La nascita dei Partiti Comunisti e della terza Internazionale segna un punto di svolta: la demarcazione teorica e programmatica del marxismo rivoluzionario da ogni altra tendenza del movimento operaio si risolve in una separazione organizzativa. 
Dal “partito di tutta la classe” in cui convivevano e si scontravano tendenze programmatiche diverse, si passa al partito dell’avanguardia proletaria che raggruppa e organizza, su basi indipendenti, i militanti coscienti della classe attorno al programma rivoluzionario.
Sotto questo profilo il leninismo ha rappresentato storicamente un momento di sviluppo reale del marxismo. La Terza Internazionale nasce e si  forgia nei suoi primi  anni attraverso la rigorosa  rottura organizzativa con  i partiti riformisti (seconda Internazionale) e con i partiti centristi (Internazionale due e mezzo).
I 21 Punti di adesione all’Internazionale (condizioni di adesione poste nel 1920) sancivano questa linea di separazione.
La storia del bolscevismo russo ha ripercorso in Russia questa dinamica storica.
Il bolscevismo è nato e si è sviluppato in Russia attraverso la costante demarcazione teorica, programmatica, politica, da ogni altra tendenza del movimento operaio e popolare. Non attraverso la cosiddetta “unità dei rivoluzionari”, ma attraverso la battaglia più rigorosa contro le altre tendenze della democrazia radicale russa. 
Prima contro il populismo, a difesa della centralità della classe operaia e della lotta di classe per le prospettive della rivoluzione (anche in un paese arretrato come la Russia). 
Poi contro l’economicismo operaista che mirava a subordinare la politica rivoluzionaria ai puri obiettivi economico sindacali del movimento. 
Poi contro il menscevismo, che in nome dell’arretratezza russa teorizzava la subordinazione del movimento operaio alla rivoluzione borghese e rivendicava un partito non d’avanguardia cui potesse aderire “ogni scioperante”.
Questa linea di demarcazione e battaglia politica e teorica ha attraversato l’intera storia del POSDR (partito della socialdemocrazia russa).
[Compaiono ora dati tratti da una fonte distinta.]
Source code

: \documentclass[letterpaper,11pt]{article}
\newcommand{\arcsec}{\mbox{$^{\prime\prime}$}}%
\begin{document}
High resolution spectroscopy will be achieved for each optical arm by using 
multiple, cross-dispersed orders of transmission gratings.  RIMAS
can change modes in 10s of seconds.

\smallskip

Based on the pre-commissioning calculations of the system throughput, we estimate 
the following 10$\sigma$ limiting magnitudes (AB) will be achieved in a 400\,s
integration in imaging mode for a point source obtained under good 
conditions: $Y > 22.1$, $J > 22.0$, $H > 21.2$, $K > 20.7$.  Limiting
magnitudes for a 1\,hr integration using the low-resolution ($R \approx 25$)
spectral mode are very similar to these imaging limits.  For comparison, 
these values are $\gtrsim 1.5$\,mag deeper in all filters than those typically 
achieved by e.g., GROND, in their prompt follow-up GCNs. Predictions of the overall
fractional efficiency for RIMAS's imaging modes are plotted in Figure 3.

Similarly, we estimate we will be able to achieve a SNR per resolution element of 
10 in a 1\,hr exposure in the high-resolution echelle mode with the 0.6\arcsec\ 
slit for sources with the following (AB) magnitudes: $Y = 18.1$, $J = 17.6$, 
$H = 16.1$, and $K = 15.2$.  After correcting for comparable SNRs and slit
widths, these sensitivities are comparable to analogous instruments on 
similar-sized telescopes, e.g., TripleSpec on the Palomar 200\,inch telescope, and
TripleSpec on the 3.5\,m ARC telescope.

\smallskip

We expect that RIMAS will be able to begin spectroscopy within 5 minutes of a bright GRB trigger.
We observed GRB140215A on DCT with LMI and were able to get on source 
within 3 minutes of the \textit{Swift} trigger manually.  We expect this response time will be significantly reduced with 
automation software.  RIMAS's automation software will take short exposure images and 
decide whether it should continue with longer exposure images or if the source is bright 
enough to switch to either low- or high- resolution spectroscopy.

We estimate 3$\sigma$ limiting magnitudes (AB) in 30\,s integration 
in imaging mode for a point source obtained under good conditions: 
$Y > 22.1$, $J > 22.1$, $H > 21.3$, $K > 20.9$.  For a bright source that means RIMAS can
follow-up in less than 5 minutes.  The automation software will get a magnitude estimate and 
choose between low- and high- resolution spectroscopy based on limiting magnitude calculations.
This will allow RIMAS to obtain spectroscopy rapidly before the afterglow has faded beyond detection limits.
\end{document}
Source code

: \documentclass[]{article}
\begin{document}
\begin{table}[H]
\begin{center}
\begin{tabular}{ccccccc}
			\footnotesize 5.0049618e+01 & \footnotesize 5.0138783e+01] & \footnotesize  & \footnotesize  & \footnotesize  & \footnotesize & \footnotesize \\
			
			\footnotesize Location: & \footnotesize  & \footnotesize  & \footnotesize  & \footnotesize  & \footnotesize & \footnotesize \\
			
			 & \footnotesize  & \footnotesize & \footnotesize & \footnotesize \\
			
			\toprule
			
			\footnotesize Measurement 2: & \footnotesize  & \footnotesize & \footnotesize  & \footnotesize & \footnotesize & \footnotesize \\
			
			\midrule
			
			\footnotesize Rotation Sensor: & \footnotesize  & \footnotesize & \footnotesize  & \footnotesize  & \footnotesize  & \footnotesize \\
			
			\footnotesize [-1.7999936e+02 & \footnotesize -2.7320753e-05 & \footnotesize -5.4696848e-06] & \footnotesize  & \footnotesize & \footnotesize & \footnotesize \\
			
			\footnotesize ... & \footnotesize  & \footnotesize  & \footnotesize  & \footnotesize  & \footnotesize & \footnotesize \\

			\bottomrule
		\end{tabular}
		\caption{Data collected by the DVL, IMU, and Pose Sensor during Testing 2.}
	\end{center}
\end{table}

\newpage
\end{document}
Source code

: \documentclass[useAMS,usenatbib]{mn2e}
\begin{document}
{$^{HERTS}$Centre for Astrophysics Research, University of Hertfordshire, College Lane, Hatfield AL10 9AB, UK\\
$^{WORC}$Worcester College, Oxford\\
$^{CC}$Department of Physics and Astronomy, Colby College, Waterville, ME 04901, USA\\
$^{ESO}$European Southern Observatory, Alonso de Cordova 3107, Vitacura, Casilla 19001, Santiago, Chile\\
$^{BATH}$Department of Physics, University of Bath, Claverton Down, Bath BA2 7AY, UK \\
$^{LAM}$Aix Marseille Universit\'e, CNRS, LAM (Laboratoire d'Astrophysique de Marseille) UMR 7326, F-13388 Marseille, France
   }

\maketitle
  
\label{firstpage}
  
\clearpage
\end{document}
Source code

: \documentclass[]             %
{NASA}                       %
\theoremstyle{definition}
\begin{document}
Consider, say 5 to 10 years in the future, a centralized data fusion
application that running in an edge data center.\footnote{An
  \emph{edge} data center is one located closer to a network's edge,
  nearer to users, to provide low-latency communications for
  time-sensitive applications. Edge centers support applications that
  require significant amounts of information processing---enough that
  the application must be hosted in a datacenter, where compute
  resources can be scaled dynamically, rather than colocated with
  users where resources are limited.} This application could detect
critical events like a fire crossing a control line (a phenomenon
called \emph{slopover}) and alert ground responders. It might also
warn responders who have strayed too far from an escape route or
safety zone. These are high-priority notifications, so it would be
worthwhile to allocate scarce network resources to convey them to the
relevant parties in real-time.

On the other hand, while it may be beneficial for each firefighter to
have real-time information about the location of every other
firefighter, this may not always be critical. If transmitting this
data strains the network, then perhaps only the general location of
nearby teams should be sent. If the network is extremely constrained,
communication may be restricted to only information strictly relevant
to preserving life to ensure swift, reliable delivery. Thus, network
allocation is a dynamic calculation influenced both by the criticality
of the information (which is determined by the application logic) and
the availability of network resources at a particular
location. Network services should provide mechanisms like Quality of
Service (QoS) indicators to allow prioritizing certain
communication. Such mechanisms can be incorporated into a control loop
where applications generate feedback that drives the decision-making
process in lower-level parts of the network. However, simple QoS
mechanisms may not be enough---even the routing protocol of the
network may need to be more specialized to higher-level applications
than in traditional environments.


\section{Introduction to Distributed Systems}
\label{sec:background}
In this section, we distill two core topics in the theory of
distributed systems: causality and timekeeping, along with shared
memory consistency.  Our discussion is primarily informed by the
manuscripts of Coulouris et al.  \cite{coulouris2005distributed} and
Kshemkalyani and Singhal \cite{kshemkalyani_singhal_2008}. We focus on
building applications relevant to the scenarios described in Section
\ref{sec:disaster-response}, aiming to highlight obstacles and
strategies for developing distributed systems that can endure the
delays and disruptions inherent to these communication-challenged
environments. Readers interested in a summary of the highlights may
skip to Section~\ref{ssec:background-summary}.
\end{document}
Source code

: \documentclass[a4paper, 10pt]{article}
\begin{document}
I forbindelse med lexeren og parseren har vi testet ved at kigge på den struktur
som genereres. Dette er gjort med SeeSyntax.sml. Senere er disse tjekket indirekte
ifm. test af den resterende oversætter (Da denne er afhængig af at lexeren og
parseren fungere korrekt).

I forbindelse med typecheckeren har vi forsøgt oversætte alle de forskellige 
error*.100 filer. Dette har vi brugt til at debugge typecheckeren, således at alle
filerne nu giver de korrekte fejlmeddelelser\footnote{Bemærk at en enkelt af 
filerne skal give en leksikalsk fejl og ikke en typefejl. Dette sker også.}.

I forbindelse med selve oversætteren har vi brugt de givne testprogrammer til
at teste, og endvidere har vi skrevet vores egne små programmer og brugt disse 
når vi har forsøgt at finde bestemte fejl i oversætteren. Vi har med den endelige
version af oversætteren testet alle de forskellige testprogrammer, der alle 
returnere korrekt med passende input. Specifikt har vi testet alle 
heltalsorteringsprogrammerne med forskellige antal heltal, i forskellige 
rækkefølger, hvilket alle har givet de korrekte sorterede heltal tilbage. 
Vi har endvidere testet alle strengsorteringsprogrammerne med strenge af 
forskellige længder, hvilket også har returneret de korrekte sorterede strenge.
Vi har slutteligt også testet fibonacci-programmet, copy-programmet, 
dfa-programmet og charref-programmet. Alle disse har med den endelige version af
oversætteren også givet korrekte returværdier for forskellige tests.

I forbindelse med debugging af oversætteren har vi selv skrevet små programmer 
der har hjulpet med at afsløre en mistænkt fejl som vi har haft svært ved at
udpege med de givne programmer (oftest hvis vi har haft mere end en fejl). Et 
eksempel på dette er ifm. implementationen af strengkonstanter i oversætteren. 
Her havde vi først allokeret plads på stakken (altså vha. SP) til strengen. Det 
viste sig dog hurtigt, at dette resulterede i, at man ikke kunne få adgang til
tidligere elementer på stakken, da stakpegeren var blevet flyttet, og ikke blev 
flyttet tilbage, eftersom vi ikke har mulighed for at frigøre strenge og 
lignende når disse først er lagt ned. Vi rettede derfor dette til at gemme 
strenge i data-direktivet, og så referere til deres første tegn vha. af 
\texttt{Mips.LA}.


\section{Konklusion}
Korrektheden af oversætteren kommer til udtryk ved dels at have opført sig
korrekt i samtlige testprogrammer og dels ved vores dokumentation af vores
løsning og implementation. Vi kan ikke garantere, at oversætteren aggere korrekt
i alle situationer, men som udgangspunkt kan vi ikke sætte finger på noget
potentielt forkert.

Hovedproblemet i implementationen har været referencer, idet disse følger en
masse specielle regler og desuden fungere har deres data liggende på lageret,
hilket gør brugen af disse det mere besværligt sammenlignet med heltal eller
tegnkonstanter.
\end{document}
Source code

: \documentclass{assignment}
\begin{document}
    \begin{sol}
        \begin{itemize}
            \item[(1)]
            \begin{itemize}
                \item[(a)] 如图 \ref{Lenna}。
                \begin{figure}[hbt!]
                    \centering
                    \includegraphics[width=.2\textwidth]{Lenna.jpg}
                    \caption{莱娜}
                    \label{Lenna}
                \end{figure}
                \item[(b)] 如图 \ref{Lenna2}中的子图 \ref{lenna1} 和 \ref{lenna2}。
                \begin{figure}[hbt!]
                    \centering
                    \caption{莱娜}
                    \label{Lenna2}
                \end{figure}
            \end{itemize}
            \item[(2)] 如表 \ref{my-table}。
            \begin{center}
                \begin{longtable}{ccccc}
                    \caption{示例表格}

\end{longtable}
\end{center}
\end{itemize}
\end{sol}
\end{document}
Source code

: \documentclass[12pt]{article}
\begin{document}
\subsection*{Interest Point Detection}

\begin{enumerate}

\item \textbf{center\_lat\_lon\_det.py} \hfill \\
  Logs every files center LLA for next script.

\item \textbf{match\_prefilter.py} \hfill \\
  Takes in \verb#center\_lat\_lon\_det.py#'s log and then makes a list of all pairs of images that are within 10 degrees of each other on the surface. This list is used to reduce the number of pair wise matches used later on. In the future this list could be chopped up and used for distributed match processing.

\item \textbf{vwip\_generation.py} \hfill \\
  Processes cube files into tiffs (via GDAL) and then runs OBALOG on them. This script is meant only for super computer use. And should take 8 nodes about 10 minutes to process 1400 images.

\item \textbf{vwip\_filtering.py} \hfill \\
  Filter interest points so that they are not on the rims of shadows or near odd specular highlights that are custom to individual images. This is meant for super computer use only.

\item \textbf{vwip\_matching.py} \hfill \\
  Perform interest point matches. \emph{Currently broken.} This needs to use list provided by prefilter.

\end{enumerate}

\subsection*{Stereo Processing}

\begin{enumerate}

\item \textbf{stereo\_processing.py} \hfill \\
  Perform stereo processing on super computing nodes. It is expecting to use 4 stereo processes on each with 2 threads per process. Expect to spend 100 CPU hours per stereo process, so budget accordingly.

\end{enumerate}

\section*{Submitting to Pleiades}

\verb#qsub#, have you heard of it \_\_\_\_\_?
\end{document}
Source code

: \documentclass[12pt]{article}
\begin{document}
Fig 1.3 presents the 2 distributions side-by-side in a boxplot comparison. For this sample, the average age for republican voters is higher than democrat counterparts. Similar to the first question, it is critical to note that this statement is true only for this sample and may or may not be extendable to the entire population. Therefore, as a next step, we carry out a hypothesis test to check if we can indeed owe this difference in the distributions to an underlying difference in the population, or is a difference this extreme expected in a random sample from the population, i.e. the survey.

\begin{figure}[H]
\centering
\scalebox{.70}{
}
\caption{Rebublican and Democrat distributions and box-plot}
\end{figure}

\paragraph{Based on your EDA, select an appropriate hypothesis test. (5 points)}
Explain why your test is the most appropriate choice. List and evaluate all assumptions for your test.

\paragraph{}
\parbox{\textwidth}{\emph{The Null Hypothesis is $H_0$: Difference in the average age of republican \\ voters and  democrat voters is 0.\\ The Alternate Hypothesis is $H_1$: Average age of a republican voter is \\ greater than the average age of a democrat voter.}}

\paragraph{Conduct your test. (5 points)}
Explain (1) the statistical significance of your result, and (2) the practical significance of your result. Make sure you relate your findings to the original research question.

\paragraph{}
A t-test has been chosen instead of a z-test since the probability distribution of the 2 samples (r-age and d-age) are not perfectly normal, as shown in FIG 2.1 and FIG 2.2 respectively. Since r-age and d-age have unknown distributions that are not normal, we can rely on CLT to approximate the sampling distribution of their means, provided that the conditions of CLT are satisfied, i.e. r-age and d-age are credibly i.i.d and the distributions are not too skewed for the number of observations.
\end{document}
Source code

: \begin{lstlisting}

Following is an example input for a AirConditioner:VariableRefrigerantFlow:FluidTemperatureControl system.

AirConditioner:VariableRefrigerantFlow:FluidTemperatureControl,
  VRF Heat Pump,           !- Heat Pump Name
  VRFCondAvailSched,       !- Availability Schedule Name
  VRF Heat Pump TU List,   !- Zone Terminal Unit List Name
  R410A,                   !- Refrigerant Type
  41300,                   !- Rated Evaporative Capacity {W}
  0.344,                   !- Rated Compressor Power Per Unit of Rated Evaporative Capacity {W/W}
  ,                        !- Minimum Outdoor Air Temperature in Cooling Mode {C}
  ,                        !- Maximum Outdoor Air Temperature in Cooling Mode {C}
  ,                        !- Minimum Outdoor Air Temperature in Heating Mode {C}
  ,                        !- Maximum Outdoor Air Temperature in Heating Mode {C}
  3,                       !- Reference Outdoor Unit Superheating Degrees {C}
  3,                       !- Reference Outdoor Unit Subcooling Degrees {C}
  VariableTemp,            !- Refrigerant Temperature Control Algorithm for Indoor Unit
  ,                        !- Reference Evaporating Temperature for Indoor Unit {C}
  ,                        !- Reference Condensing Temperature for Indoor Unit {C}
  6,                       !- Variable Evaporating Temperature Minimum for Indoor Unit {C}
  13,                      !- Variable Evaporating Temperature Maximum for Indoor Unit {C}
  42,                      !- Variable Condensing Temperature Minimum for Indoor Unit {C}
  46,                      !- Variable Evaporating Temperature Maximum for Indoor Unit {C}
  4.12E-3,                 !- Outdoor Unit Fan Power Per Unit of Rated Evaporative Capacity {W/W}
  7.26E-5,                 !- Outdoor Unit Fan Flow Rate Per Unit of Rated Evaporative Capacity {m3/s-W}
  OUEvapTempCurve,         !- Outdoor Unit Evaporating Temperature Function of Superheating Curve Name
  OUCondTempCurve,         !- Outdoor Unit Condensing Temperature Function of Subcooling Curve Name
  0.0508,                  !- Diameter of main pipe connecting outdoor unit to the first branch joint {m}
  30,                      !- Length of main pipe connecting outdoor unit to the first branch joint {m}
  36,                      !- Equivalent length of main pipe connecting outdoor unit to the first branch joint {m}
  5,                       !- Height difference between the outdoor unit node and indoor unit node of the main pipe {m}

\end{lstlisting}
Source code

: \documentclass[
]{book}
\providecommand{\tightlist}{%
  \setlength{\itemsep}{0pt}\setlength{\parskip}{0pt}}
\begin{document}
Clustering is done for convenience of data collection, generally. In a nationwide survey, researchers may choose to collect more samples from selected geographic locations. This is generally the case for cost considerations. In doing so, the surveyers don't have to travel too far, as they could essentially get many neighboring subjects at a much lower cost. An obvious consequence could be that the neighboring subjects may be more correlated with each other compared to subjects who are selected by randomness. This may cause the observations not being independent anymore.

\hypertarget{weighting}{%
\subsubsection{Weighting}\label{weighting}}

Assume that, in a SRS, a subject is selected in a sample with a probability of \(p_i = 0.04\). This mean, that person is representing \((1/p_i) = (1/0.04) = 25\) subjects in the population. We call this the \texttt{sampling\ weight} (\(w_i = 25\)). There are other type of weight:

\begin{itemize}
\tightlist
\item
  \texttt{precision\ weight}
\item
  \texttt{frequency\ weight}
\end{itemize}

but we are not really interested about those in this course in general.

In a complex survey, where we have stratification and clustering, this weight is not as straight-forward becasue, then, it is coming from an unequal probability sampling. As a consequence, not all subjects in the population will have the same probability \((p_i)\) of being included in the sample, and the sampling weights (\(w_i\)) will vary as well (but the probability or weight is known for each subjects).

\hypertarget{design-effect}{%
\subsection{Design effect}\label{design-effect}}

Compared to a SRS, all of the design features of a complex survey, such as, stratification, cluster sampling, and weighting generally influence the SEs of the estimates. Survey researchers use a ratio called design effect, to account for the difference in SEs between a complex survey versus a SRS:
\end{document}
Ed è approdata alla scissione organizzativa definitiva tra bolscevismo e menscevismo alla vigilia del 1917. Il passaggio dal partito di tutta la classe al partito della avanguardia proletaria cosciente ha avuto nella teoria e nella pratica di Lenin e del bolscevismo russo il suo principale fattore propulsivo, anche su scala internazionale.